The ability to contribute to professional science projects is certainly the main reason I enjoy the pro-am projects. However, I find the added benefit is how much I learn about the subject matter. I find the project websites link me to all sorts of information that let me continue my education. It seems the combination of hands-on observing with technical reading material is the best way for me to learn.
Now we move to Southern Australia where Robert Jenkins tells us about his involvement in astronomy under the Southern skies there.
Robert, how did you got interested in astronomy?
I grew up in country South Australia and my first jobs were in agriculture and wildlife research. I spent many nights sitting around a camp fire looking up at the stars, enjoying the spectacle but not understanding what I was seeing. Later I got a job trying to find a possible location for the Square Kilometre Array Radio Telescope in country South Australia. I quickly realised in my meetings with the Australian Telescope National Facility people that my astronomical knowledge was abysmal so I joined the Astronomical Society of South Australia, bought a telescope, started studying astronomy and was hooked. I bought a good CCD to do astro imaging but while I was technically competent, I had the artistic ability of a blind wombat and could not turn the images into decent pictures. After discussions with people from Variable Stars South, in particular the Eclipsing Southern Binaries programme, I moved to variable star research, concentrating on eclipsing binaries, getting excited as I saw eclipses on distant stars appearing in the data. It has been an easy step to combine the eclipsing binaries work with eclipsing exo-planets and do real research with modest equipment in my back yard. I have been the President of the Astronomical Society of South Australia and continue to work on encouraging young people to develop an interest in astronomy.

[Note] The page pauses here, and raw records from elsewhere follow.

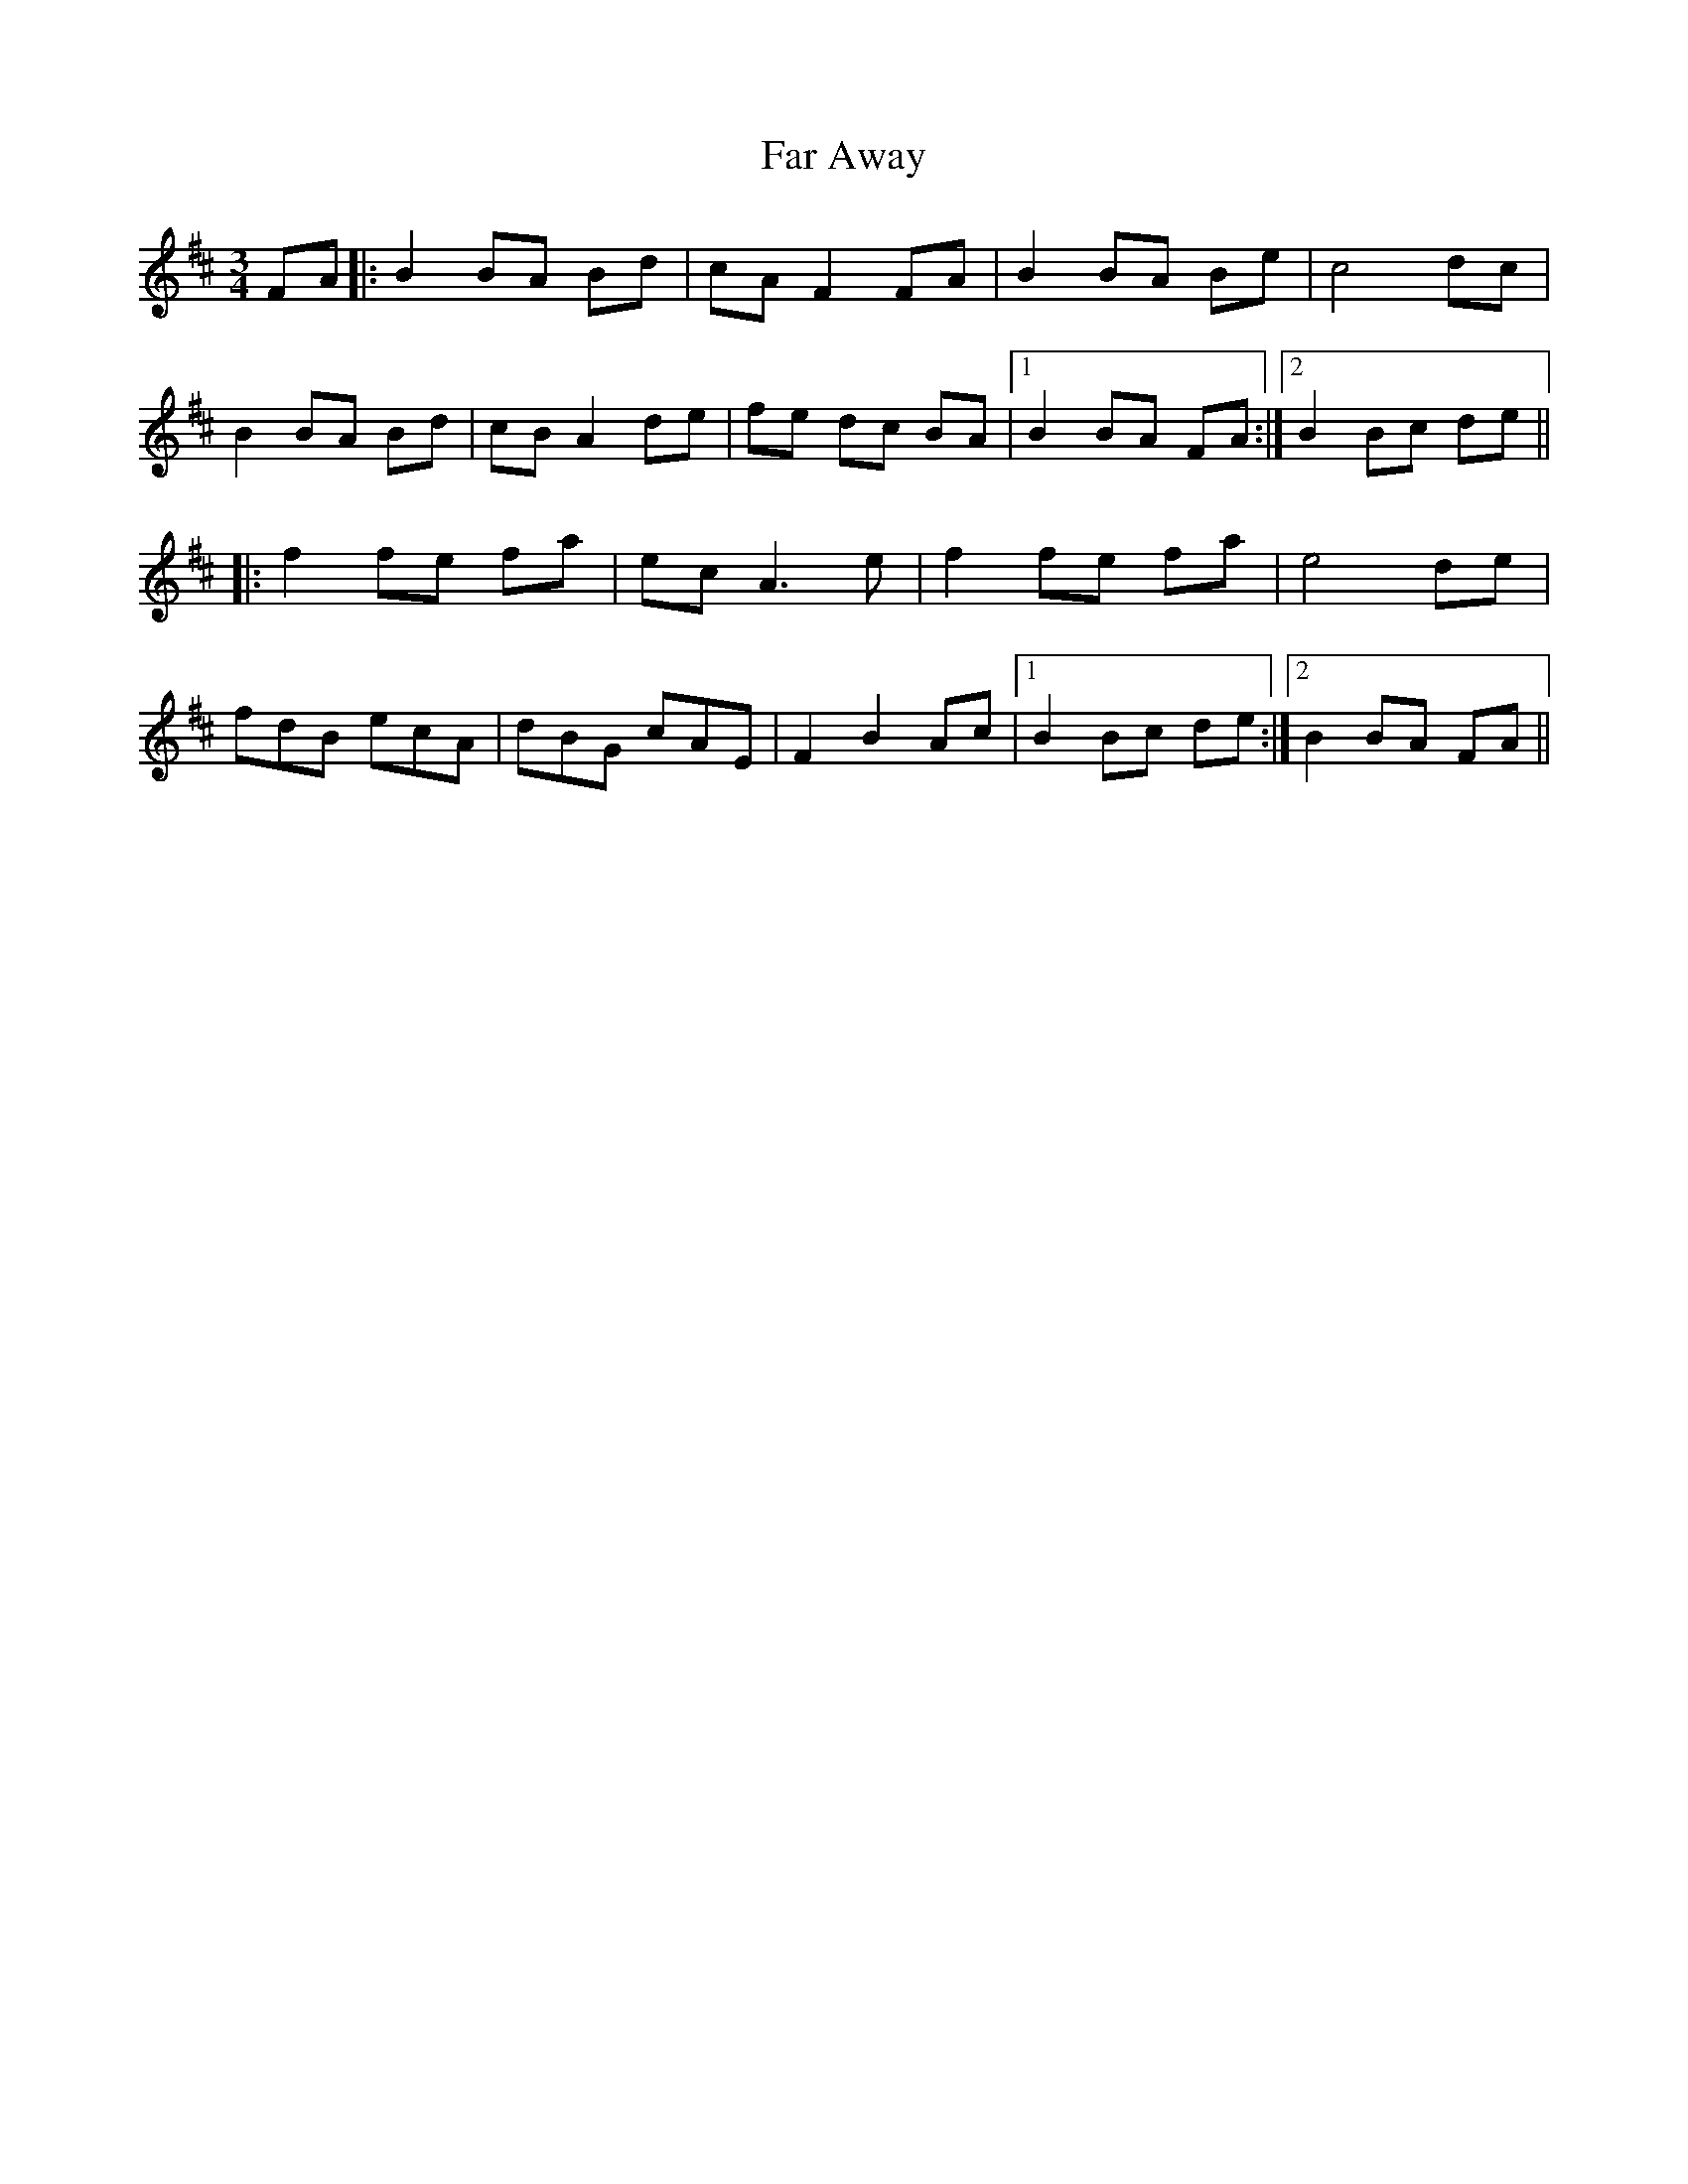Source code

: X: 12410
T: Far Away
R: waltz
M: 3/4
K: Bminor
FA|:B2 BA Bd|cA F2 FA|B2 BA Be|c4dc|
B2 BA Bd|cB A2 de|fe dc BA|1 B2 BA FA:|2 B2 Bc de||
|:f2 fe fa|ec A3 e|f2fe fa|e4de|
fdB ecA|dBG cAE|F2 B2 Ac|1 B2 Bc de:|2 B2 BA FA||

Where do you do your observing?
My roll off roof observatory is in suburban Salisbury; near Adelaide. I have a 10″ GSO RCA scope on a EQ8 mount permanently bolted to a pier. I have resisted getting a bigger telescope for my location as I doubt that it will improve the results plus many of the stars like TU Musca that I am working on are relatively bright and a larger scope may cause more issues with shutter effects from short exposures.
Why did you join the campaign?
I joined the campaign initially to check I actually had the skills and equipment to produce usable data – and I did. From there, I got a buzz getting involved in real research that is producing peer reviewed papers.
What are your experiences so far in terms of participation in the campaign ?
It has been great collaborating with people from around the world on this project, helping them and getting help from them.
What are your thoughts on working with the AAVSO and with pro-am collaborations?
Citizen science allows us amateurs who have the time and equipment to work with professionals who have the expertise to do research that alone would never be done. The worldwide collaboration also ensures amateurs scattered all over the planet, remote from co-workers, get assistance and advice that can only lead to better science. A good example is an observer from New Zealand contacted me after he saw I was involved in the Proxima Centauri project. This was his first attempt at this work and he wanted us to overlap on some nights so we could compare our results. When he added his data to the AAVSO database, I could see the data (and our data was comparable) but neither Light Curve Generator nor VStar could see the data to analyse it. I contacted David Benn, the designer of VStar and a friend from SA, to sort out the issue and he worked with Sara Beck from AAVSO and others to get the data into the appropriate form, all in a couple of days. The willingness of people around the world to work on sorting out an issue being experienced by an amateur in New Zealand was heart-warming and makes these pro-am collaborations worthwhile.